Courtesy of Esperanza Stancioff
Charles Hebson, chief hydrologist at Maine Department of Transportation, left, Dave Kinney, Lincolnville town administrator, and Alex Gray, research coordinator for the Sustainability Solutions Initiative, stand next to a culvert installed in Lincolnville.
Posted June 22, 2014, at 8:32 a.m.

LINCOLNVILLE, Maine — Often discussions about climate change are framed either in heated political arguments or in the future tense, as scientists share predictions about how much the sea level will rise and other problems that loom scarily on the horizon.

But Maine coastal communities are already struggling to cope with problems that experts tie to climate change, most acutely with the additional water that comes from storms that are both more frequent and more intense.

The extra inches of rainwater and snowmelt saturating the coast are overflowing culverts, sometimes causing road washouts and dangerous flooding. And that, municipal officials say, is an issue that must be fixed.

“Whether or not this is a human-related problem or a natural cycle or whatever, we don’t care,” Lincolnville Town Administrator David Kinney said this week. “What we care about is how to address the problem. We’ll leave the great debate, if it is a debate, to others.”

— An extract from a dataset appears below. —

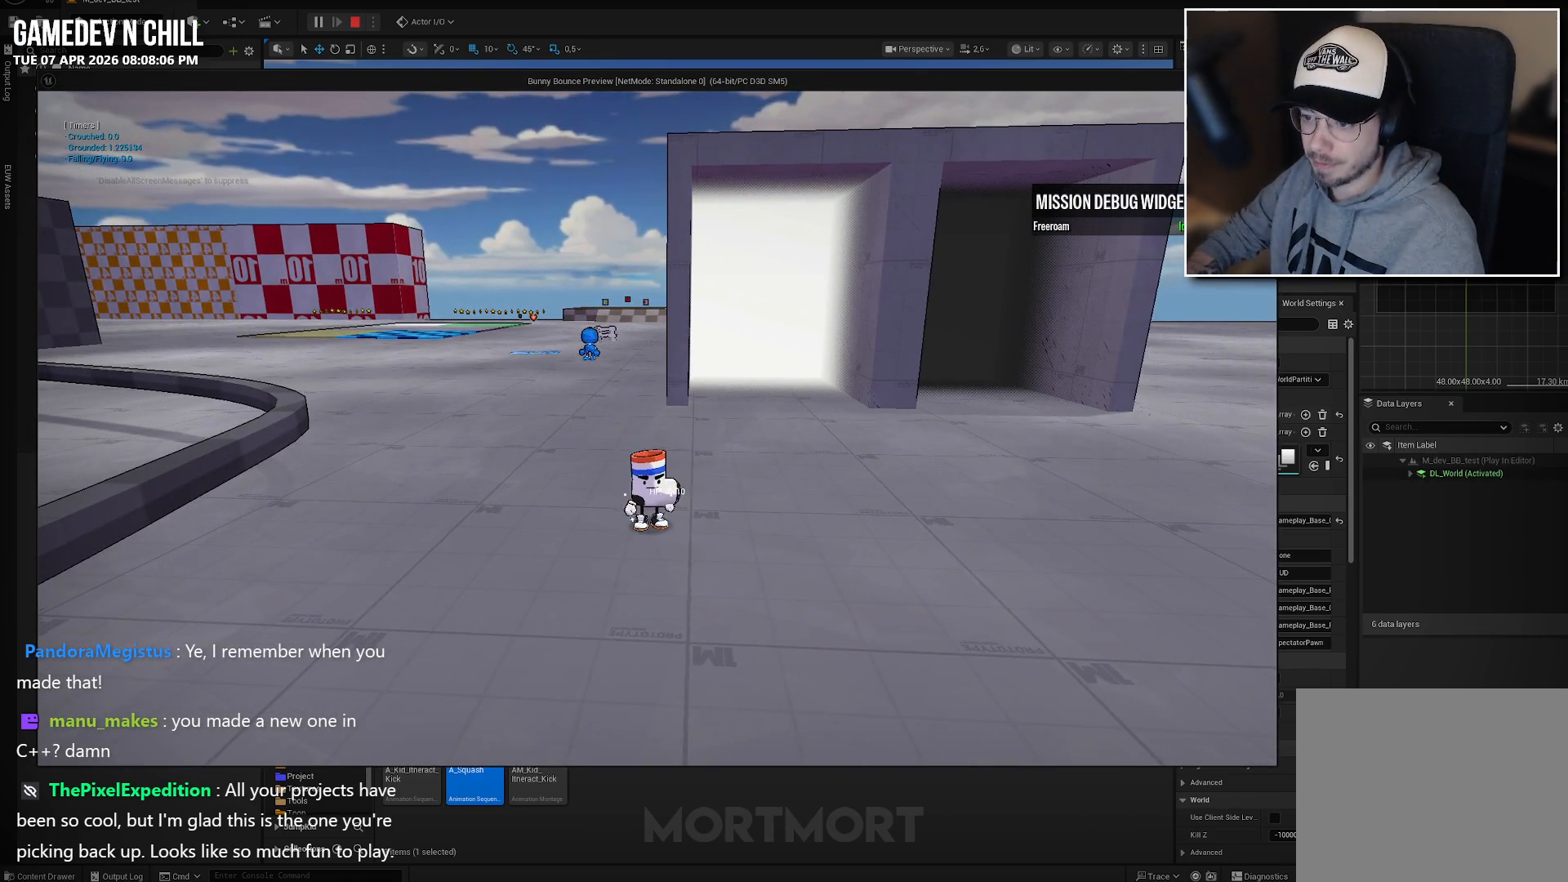
{"buttons": ["L2"], "left_stick": "center", "right_stick": "center", "events": [[250, "A", "down"], [367, "A", "up"], [433, "L2", "down"]]}
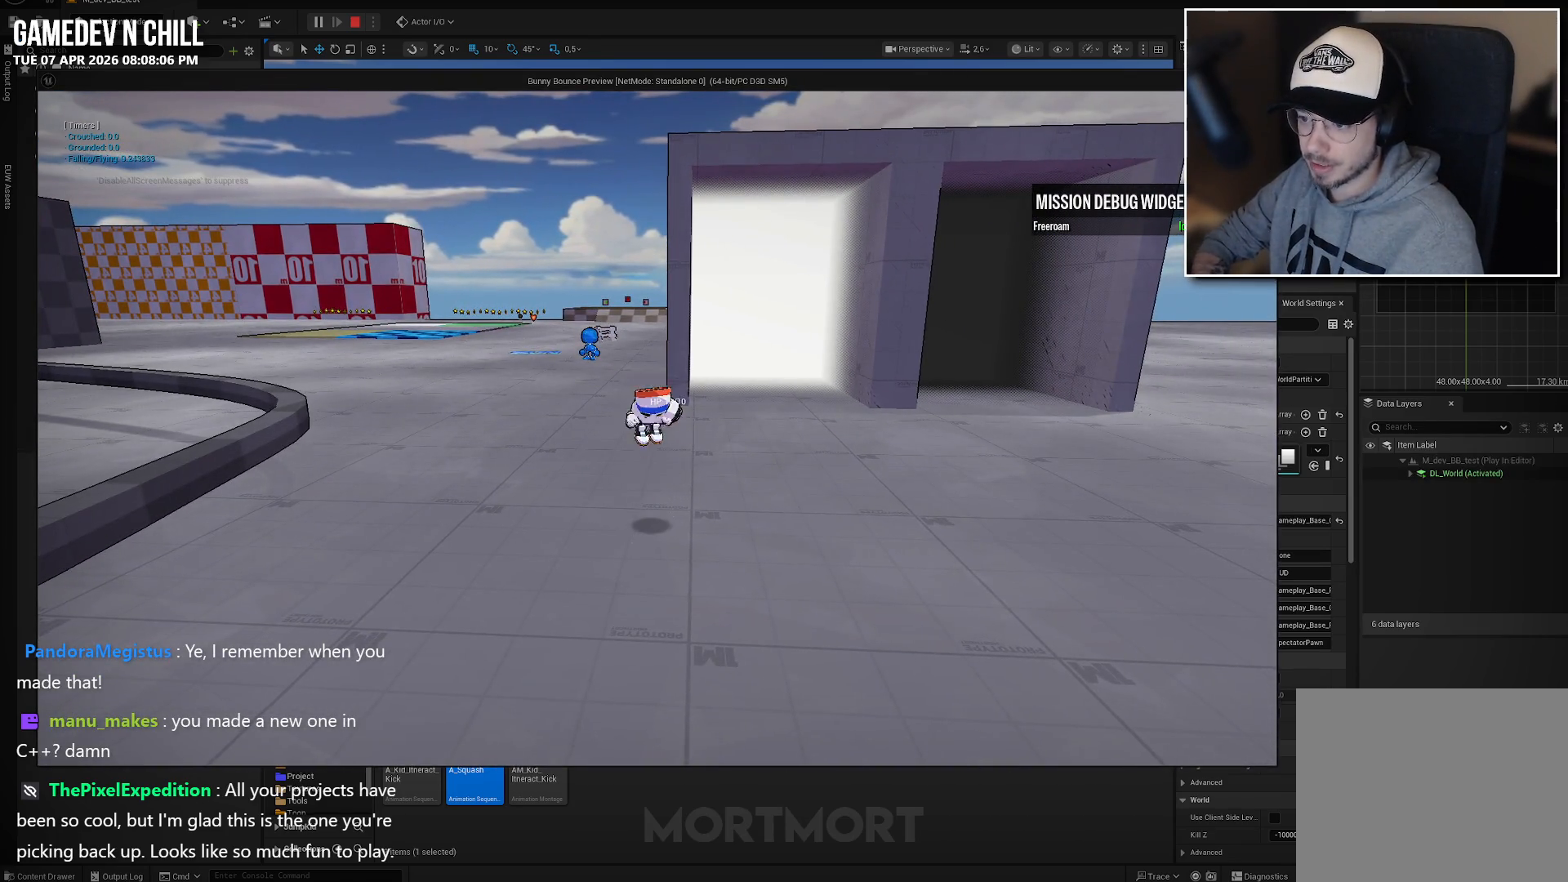
{"buttons": [], "left_stick": "right", "right_stick": "center", "events": [[83, "L2", "up"], [200, "right_stick", "left"], [233, "left_stick", "down-right"], [267, "right_stick", "center"], [450, "left_stick", "right"]]}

In a bid to find a solution, communities must first better understand the problem, according to Esperanza Stancioff, an associate extension professor at the University of Maine Cooperative Extension and Sea Grant.

She has spent years working as part of a research team from the University of Maine that is funded by the National Science Foundation’s Sustainability Solutions Initiative.

The researchers are seeking to figure out the impacts of climate change on coastal communities, and worked closely with people from Lincolnville and Ellsworth over 18 months to develop plans to deal with the overtapped culverts.

The communities — one large and one small — were selected as models to generate information that hopefully will have broader applications around the coast.

“Culverts are extremely important,” she said Thursday. “They are the conduit of water in these developed areas. Culverts are the backbone of infrastructure. They’re super important to communities. When they fail, it can be very expensive and disastrous for homeowners or for businesses, or for people traveling on that road. People have lost their lives.”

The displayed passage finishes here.